- TASK STATEMENT:
Retype every line below precisely as it appears.
###
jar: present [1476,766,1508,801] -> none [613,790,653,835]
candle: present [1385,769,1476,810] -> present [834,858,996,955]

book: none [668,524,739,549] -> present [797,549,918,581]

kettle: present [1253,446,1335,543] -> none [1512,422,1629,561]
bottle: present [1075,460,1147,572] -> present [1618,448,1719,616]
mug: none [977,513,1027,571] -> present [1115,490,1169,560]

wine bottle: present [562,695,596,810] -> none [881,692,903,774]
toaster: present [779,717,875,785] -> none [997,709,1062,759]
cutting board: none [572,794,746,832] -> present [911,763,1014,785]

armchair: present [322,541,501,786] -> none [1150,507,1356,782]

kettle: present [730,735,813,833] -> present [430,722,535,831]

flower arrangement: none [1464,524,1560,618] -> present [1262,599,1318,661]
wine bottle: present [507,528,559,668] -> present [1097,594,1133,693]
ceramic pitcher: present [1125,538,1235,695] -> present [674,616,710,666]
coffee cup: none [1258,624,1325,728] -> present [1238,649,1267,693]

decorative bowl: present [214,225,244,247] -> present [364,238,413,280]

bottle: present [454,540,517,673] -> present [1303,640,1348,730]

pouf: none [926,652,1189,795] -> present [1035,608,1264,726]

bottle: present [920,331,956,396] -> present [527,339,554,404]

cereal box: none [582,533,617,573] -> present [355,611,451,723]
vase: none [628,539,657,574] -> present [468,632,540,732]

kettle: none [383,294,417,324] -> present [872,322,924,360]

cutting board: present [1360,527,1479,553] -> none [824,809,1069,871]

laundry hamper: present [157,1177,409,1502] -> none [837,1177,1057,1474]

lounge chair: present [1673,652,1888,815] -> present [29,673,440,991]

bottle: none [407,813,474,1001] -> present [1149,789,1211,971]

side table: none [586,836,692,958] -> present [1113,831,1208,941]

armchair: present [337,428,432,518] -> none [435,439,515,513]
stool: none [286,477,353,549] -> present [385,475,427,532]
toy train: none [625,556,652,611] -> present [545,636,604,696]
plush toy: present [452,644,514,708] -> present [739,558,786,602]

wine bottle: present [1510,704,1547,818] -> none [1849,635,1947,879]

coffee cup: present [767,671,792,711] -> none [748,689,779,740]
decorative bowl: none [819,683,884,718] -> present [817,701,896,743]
###
- WORKED SOLUTION:
jar: present [1476,766,1508,801] -> none [613,790,653,835]
candle: present [1385,769,1476,810] -> present [834,858,996,955]

book: none [668,524,739,549] -> present [797,549,918,581]

kettle: present [1253,446,1335,543] -> none [1512,422,1629,561]
bottle: present [1075,460,1147,572] -> present [1618,448,1719,616]
mug: none [977,513,1027,571] -> present [1115,490,1169,560]

wine bottle: present [562,695,596,810] -> none [881,692,903,774]
toaster: present [779,717,875,785] -> none [997,709,1062,759]
cutting board: none [572,794,746,832] -> present [911,763,1014,785]

armchair: present [322,541,501,786] -> none [1150,507,1356,782]

kettle: present [730,735,813,833] -> present [430,722,535,831]

flower arrangement: none [1464,524,1560,618] -> present [1262,599,1318,661]
wine bottle: present [507,528,559,668] -> present [1097,594,1133,693]
ceramic pitcher: present [1125,538,1235,695] -> present [674,616,710,666]
coffee cup: none [1258,624,1325,728] -> present [1238,649,1267,693]

decorative bowl: present [214,225,244,247] -> present [364,238,413,280]

bottle: present [454,540,517,673] -> present [1303,640,1348,730]

pouf: none [926,652,1189,795] -> present [1035,608,1264,726]

bottle: present [920,331,956,396] -> present [527,339,554,404]

cereal box: none [582,533,617,573] -> present [355,611,451,723]
vase: none [628,539,657,574] -> present [468,632,540,732]

kettle: none [383,294,417,324] -> present [872,322,924,360]

cutting board: present [1360,527,1479,553] -> none [824,809,1069,871]

laundry hamper: present [157,1177,409,1502] -> none [837,1177,1057,1474]

lounge chair: present [1673,652,1888,815] -> present [29,673,440,991]

bottle: none [407,813,474,1001] -> present [1149,789,1211,971]

side table: none [586,836,692,958] -> present [1113,831,1208,941]

armchair: present [337,428,432,518] -> none [435,439,515,513]
stool: none [286,477,353,549] -> present [385,475,427,532]
toy train: none [625,556,652,611] -> present [545,636,604,696]
plush toy: present [452,644,514,708] -> present [739,558,786,602]

wine bottle: present [1510,704,1547,818] -> none [1849,635,1947,879]

coffee cup: present [767,671,792,711] -> none [748,689,779,740]
decorative bowl: none [819,683,884,718] -> present [817,701,896,743]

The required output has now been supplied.